MAKAR, J.,
concurring.
Last chance agreements (LCAs), sometimes known as return to work agreements, are written contracts between employers and wayward employees designed to provide the latter with one more chance at workplace redemption or suffer the consequences, typically termination. See generally Peter A. Bamberger & Linda H. Donahue, Employee Discharge and Reinstatement: Moral Hazards and the Mixed Consequences of Last Chance Agreements, 53 Indus. & Lab. Rel. Rev. 3 (1999). They are enforceable if correctly and precisely drafted; those that are not can become Hydra-like to their drafters by cutting off remedial paths only to find that others remain or have sprouted. See Drew Sar-rett, Last Chance Agreements For Federal Employees: Hidden Costs and Unseen Problems, 18 Fed. Circuit B.J. 157, 163 (2008); see also Martinez v. S. Fla. Water Mgmt.
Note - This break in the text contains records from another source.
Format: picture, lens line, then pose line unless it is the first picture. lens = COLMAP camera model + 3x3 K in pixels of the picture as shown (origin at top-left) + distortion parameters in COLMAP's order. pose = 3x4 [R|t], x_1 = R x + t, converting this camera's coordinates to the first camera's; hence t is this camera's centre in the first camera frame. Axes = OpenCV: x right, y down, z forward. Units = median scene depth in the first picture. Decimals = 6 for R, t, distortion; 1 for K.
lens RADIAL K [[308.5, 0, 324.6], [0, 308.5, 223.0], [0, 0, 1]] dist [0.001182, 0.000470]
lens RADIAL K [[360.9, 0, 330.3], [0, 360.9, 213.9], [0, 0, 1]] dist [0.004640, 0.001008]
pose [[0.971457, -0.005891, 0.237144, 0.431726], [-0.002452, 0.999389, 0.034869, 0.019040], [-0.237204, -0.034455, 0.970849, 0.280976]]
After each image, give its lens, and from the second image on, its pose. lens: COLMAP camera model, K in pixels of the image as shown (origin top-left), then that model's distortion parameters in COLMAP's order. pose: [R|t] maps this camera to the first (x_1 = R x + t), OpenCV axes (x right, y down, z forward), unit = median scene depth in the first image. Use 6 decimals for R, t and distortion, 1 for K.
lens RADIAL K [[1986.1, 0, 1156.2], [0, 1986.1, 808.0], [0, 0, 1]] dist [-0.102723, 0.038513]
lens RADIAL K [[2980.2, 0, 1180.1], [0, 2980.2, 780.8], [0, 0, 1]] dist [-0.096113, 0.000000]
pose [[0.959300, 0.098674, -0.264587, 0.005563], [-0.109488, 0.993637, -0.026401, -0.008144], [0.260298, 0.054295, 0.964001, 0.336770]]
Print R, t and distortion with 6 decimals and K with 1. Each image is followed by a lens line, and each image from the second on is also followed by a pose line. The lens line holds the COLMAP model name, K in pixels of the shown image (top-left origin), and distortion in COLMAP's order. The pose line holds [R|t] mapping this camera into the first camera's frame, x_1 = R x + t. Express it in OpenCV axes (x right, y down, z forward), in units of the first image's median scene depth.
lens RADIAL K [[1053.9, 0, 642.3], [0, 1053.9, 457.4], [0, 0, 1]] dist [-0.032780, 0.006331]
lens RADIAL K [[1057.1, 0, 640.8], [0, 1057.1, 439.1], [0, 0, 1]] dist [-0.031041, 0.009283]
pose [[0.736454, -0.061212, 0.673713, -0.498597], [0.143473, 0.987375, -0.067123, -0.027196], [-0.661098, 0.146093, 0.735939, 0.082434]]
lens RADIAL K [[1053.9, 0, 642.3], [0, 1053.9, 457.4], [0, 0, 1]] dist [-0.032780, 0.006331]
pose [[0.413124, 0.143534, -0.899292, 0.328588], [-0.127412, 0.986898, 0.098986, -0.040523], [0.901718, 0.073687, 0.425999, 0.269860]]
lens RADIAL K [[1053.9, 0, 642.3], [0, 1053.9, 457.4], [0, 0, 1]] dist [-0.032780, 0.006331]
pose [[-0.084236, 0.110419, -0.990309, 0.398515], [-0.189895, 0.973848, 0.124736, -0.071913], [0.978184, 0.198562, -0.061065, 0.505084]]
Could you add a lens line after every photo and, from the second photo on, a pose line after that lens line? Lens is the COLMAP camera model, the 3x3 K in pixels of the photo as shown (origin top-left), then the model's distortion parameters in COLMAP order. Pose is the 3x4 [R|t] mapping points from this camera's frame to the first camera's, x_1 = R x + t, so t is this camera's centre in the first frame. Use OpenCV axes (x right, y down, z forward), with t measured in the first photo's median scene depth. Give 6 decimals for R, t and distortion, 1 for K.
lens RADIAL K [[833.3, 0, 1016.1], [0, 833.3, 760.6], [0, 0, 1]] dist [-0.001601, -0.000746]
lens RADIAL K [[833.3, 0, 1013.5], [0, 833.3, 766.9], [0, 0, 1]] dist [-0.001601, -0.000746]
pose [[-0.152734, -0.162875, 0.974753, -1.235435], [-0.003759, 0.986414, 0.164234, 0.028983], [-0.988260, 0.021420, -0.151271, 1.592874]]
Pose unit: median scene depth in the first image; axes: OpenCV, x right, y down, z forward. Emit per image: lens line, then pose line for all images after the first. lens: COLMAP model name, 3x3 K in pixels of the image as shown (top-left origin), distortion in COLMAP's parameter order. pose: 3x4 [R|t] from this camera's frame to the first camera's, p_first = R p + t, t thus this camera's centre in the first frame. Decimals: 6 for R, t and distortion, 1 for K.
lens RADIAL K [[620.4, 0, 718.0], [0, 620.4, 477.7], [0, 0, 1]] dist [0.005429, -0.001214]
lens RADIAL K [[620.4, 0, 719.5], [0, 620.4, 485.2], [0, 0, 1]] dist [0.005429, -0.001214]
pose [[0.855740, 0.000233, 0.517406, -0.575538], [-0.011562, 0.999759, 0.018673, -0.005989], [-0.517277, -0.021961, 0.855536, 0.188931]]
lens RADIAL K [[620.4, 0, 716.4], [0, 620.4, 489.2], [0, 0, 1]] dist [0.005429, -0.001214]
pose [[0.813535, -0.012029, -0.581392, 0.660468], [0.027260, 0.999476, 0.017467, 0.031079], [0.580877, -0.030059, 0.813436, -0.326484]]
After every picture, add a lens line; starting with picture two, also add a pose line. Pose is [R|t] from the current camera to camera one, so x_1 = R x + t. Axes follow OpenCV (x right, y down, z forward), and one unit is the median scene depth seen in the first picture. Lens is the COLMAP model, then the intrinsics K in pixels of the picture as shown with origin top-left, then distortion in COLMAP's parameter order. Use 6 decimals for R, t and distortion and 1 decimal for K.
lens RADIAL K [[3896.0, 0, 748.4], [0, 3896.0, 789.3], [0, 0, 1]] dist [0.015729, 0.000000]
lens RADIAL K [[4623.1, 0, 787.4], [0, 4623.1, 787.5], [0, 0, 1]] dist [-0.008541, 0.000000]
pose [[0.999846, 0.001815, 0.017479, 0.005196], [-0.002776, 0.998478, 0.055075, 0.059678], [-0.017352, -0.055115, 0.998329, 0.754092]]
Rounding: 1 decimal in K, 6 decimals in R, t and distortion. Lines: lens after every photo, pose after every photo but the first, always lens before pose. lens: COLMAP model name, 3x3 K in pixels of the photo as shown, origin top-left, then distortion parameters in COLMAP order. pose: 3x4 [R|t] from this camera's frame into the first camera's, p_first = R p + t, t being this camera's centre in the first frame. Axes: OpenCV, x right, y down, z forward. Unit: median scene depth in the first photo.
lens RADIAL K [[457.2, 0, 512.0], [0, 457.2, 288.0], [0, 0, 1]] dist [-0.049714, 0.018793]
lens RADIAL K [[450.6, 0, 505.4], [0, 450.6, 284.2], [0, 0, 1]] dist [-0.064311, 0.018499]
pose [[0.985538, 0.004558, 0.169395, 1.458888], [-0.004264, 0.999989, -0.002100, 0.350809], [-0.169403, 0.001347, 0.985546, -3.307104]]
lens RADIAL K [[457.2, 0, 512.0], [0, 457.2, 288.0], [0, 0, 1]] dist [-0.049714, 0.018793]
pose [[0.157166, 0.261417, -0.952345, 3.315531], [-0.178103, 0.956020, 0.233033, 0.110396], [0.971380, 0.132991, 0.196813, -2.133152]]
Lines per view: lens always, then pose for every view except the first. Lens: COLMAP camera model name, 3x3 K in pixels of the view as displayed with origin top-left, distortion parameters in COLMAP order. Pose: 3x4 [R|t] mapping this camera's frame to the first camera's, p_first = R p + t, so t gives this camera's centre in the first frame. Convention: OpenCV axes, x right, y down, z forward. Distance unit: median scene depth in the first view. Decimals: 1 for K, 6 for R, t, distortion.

Dist., 705 So.2d 611, 612 (Fla. 4th DCA 1997); Confessor Tony Ramirez v. Amalgamated Transit Union, 33 F.P.E.R. 209 (2007). As one commentator recently noted, a last chance agreement “is a simple concept in theory” but experience shows that leeway exists “for one more chance after the last chance.” James J. Carty, One More Chance After The Last Chance: When Labor Arbitrators Fail To Enforce Last-Chance Agreements, 36 Oída. City U. L. Rev. 633, 634 (2011).
In this case, the Palm Beach Sheriffs Office entered the LCA with Sergeant Brett Raban, a member of the Palm Beach County Police Benevolent Association, which represents his interests in this appeal. By entering the LCA, the Sheriffs Office bargained away its right to terminate Raban for his initial violations of rules and regulations but received in return the ability to terminate Raban for any future violations without Raban contesting them; at least that was the Sheriffs Office’s intent.
The problem in this case is that the language of the LCA did not conclusively eliminate all of Raban’s remedial options. A small window of ambiguity exists through which Raban plausibly asserts that he bargained away all his remedial rights, except the right to have an arbitrator decide whether the LCA should be applied to allow his termination due to his subsequent violation. This situation is much like that in United Steel Workers of America v. Century Aluminum of Kentucky, 157 Fed.Appx. 869, 874 (6th Cir. 2005), where the court held that the last chance agreement at issue failed to clearly and unambiguously waive the issue of guilt; instead, it only waived the manner in which discipline could be imposed. The court noted that the employer could have drafted the agreement to exclude the issue of “factual guilt” from arbitration, but did not. Id. Likewise here, nothing prevented the Sheriffs Office from clearly and unambiguously excluding all avenues of relief or review including the arbitrability of factual guilt for the new violation alleged against Raban. Notably, both the hearing officer and the Public Employees Relations Commission (“PERC”) found that the LCA at issue was enforceable generally; and, per its terms, Raban could not appeal to a hearing review board. But, as PERC’s final order noted, the LCA did not exclude all remedial possibilities, stating “[h]ad the Sheriff included language similar to that found in numbered paragraph one in the concluding paragraphs of the Agreement which excluded the option of ‘challenge in any forum,’ our analysis would be different.” Because the LCA did not, I concur that affirmance is proper.